August 12, 2015

Feeling Good is the Reward

Mark has been talking a lot this week about our tendency to quit just as the horse softens. A lot of us have been taught to quit frequently as an antidote to the all-too-common tendency to just keep asking more and more of our horses: we are trying, by quitting, to give our horses a reward/release for doing what we ask.

But Mark has been showing us how little sense this makes from the horse's perspective. We ask them to soften and then we just kind of drop them. It would be like going up to a dance partner, smiling, getting in a nice comfortable frame with them and then stopping before you ever start dancing.

I think that that's the key right there. We are not thinking about our horse time as dancing. We are thinking about it as training.

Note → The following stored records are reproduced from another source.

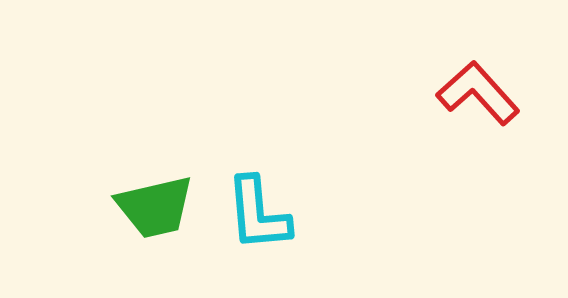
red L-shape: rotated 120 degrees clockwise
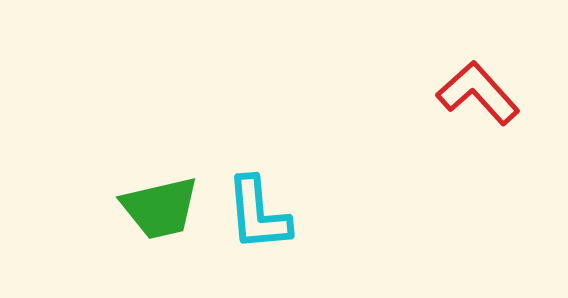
green trapezoid: moved 5 px right, 1 px down
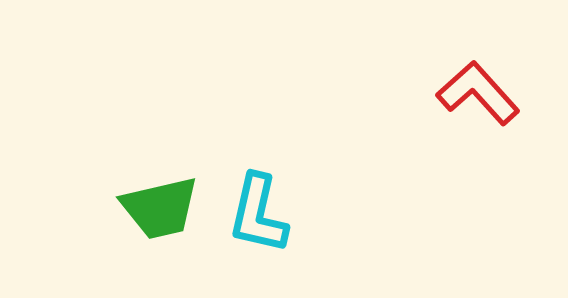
cyan L-shape: rotated 18 degrees clockwise
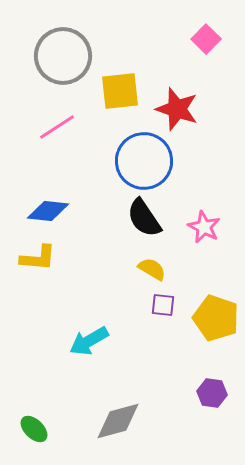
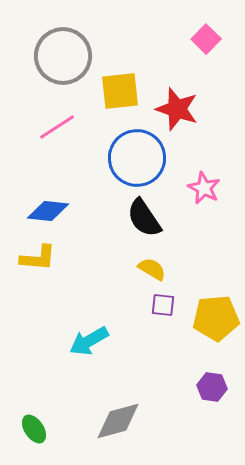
blue circle: moved 7 px left, 3 px up
pink star: moved 39 px up
yellow pentagon: rotated 24 degrees counterclockwise
purple hexagon: moved 6 px up
green ellipse: rotated 12 degrees clockwise
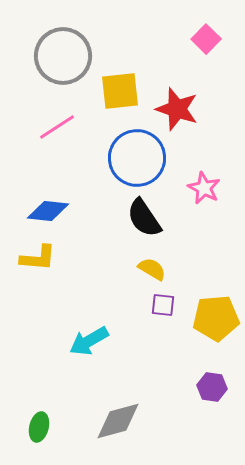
green ellipse: moved 5 px right, 2 px up; rotated 48 degrees clockwise
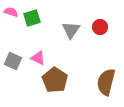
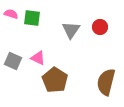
pink semicircle: moved 2 px down
green square: rotated 24 degrees clockwise
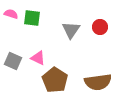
brown semicircle: moved 8 px left; rotated 112 degrees counterclockwise
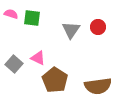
red circle: moved 2 px left
gray square: moved 1 px right, 3 px down; rotated 18 degrees clockwise
brown semicircle: moved 4 px down
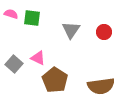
red circle: moved 6 px right, 5 px down
brown semicircle: moved 3 px right
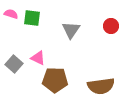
red circle: moved 7 px right, 6 px up
brown pentagon: rotated 30 degrees counterclockwise
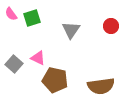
pink semicircle: rotated 144 degrees counterclockwise
green square: rotated 24 degrees counterclockwise
brown pentagon: rotated 10 degrees clockwise
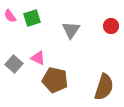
pink semicircle: moved 1 px left, 2 px down
brown semicircle: moved 3 px right, 1 px down; rotated 64 degrees counterclockwise
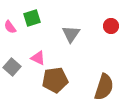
pink semicircle: moved 11 px down
gray triangle: moved 4 px down
gray square: moved 2 px left, 3 px down
brown pentagon: rotated 20 degrees counterclockwise
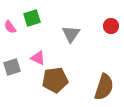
gray square: rotated 30 degrees clockwise
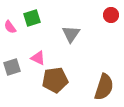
red circle: moved 11 px up
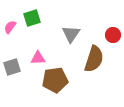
red circle: moved 2 px right, 20 px down
pink semicircle: rotated 72 degrees clockwise
pink triangle: rotated 28 degrees counterclockwise
brown semicircle: moved 10 px left, 28 px up
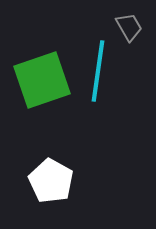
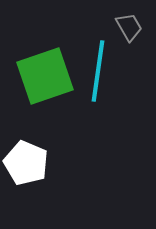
green square: moved 3 px right, 4 px up
white pentagon: moved 25 px left, 18 px up; rotated 6 degrees counterclockwise
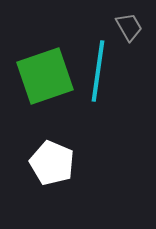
white pentagon: moved 26 px right
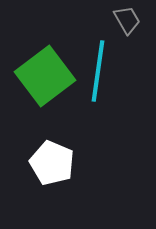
gray trapezoid: moved 2 px left, 7 px up
green square: rotated 18 degrees counterclockwise
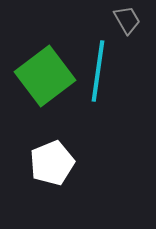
white pentagon: rotated 27 degrees clockwise
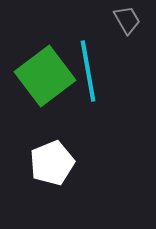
cyan line: moved 10 px left; rotated 18 degrees counterclockwise
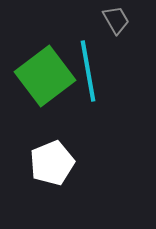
gray trapezoid: moved 11 px left
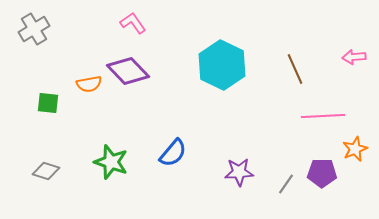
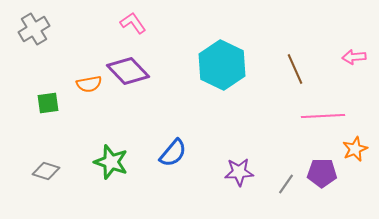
green square: rotated 15 degrees counterclockwise
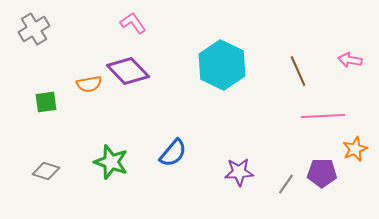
pink arrow: moved 4 px left, 3 px down; rotated 15 degrees clockwise
brown line: moved 3 px right, 2 px down
green square: moved 2 px left, 1 px up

And looked at from a training mentality, we are asking our horses to do things that are, on some level and to some degree, challenging for them. So we don't want to ask too much and we want to give them a big reward when they do it well. And those are both good things to bear in mind.

But what if, as Mark said of his border collie Ring, the reward is to do things with them?

It's true that if we just want our horses to "do stuff" and if we are doing things with our horses without softness and awareness it probably does feel like work to them and the only reward they'll be interested in is getting to quit. 

But if we really are thinking of our horses as dance partners--if we're interested above all in finding that space where we both feel good moving together--then why not, you know, dance?